当事業のうちIT制御は主として製造業の合理化・研究開発の自動化等を目的とした設備投資の対象であるため、比較的景況の影響を受け易い傾向にあります。一方、当事業でも科学測定事業は科学分析・計測機器等に代表される企業の新製品開発を目的とする部門や品質管理部門を対象とするため、景気の動向に左右されにくく安定的な分野であります。当第1四半期連結累計期間においては、同一の業種でも各社毎に景況感は大きく異なるものの、全般的な景況感は大きく低下しており、短期的な投資マインドが非常に低く推移したこと、これにより一部の分野でマーケットが縮小したことから価格競争が進み前年同期に比べ減収・減益となりました。

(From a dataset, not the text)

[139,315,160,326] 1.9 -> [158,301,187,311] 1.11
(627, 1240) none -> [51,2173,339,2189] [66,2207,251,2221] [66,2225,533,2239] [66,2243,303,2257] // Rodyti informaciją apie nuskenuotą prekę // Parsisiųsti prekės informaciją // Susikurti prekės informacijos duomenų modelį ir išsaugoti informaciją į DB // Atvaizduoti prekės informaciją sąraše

以上の結果、IT制御・科学測定事業の当第1四半期連結累計期間における売上高は39億76百万円(前年同四半期比24.0%の減)、営業利益は1億37百万円(同51.7%の減)となりました。

 

 

(2)財政状態の分析

当第1四半期連結会計期間末における資産の合計額は226億89百万円で、前連結会計年度末に比べ14億88百万円の減少となりました。これは主として商品及び製品、仕掛品、原材料のたな卸資産が増加した一方、受取手形及び売掛金と電子記録債権を合わせた売上債権が減少したこと等によるものであります。

負債につきましては、負債の合計額が94億58百万円で、前連結会計年度末に比べ13億45百万円の減少となりました。これは主として支払手形及び買掛金と電子記録債務を合わせた仕入債務と未払法人税等が減少したこと等によるものであります。

純資産につきましては、純資産の合計額が132億30百万円で、前連結会計年度末に比べて1億43百万円の減少となりました。これは主として配当金の支払い等により利益剰余金が減少したこと等によるものであります。

 

(3) 経営方針・経営戦略等

当第1四半期連結累計期間において、当社グループが定めている経営方針・経営戦略等について重要な変更はありません。

 

(4)優先的に対処すべき事業上及び財務上の課題

当第1四半期連結累計期間において、当社グループの優先的に対処すべき事業上及び財務上の課題に重要な変更及び新たに生じた課題はありません。

 

(5)研究開発活動

当第1四半期連結累計期間における当社グループ全体の研究開発費の総額は、52百万円となりました。

なお、当第1四半期連結累計期間において、当社グループの研究開発活動の状況に重要な変更はありません。

 

3 【経営上の重要な契約等】

当第1四半期連結会計期間において、経営上の重要な契約等の決定または締結等はありません。